Crer que a ciência produziria Ética foi um engano fatal, pois constituem reflexões distintas.

Crer que seria possível ao homem viver sem Ética, isto foi delírio mesmo.

No entanto, devido a assuntos de natureza ideológica, alguns quiseram acreditar realmente nisto, temendo que a reflexão fosse desdobrada.

Temiam e ainda temer que a Ética seja essencial ou metafisica ou que nos remeta a metafísica.

Percam-se os preconceitos do homem 'emancipado', precisamos de Ética pata viver como precisamos de ar e sacrificar a vida Ética bem poderia levar-nos a extinção.

Sei que Ética remete a limites e que a deusa ciência ou melhor alguns cientistas que se julgam deuses sentem-se molestados por viverem num planeta que é finito e por terem de considera-lo.

Aqueles que teem pretensões infinitas e tão arrogantes quanto as dos líderes religiosos a que tanto criticam haverão se sentir-se desconfortáveis face a realidade finita que nos cerca. No entanto não podemos fugir a realidade que nos cerca.

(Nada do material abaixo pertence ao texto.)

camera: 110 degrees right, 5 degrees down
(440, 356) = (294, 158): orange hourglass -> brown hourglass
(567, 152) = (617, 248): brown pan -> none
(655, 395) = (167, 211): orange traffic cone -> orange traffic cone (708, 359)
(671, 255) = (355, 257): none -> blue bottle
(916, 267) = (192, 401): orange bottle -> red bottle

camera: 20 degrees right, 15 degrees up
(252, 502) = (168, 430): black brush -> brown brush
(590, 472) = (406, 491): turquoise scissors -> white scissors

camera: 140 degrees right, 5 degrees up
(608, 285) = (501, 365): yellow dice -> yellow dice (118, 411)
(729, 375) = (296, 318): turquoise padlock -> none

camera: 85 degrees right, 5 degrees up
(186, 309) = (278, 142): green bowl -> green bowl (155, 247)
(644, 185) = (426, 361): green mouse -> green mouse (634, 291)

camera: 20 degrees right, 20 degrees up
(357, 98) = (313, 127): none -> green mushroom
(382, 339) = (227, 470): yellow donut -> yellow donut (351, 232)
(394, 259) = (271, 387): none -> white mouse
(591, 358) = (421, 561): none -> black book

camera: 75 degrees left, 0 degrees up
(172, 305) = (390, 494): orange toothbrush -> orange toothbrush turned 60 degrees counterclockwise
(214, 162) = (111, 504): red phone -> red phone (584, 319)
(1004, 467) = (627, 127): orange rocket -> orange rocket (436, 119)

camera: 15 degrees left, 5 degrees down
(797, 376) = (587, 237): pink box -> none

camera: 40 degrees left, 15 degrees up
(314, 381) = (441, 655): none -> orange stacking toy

A magica poderá acenar com isto, a ciência jamais.

Compreendeu o leitor por que a Ética tender a quebrar o falso brilho, a mágica ou o feitiço que o charlatão positivista lançou sobre a ciência?

Advertindo-nos de que num mundo finito a finitude deverá ser sempre levada em consideração.

Então ai esta ela como um 'espinho na carne' ou melhor na alma do feiticeiro ou xamã da modernidade, a incomoda-lo.

Lamento mas não será a ciência ou o conhecimento tomado a um mundo material e finito que satisfará nossa sede de infinitude. Neste sentido cumpre devassar outros horizontes, quiçá superiores.

Tudo quando queremos ou quisemos ressaltar neste pequeno artigo foi o primado de Ética como conhecimento orientador de toda atividade humana.

Ciência é necessária sim e é boa, mas não é suficiente. É necessário adicionar-lhe outro tipo de reflexão para que o sentido da existência seja devassado por completo e saibamos com exatidão o que devemos fazer ou como devamos aplicar os conhecimentos científicos.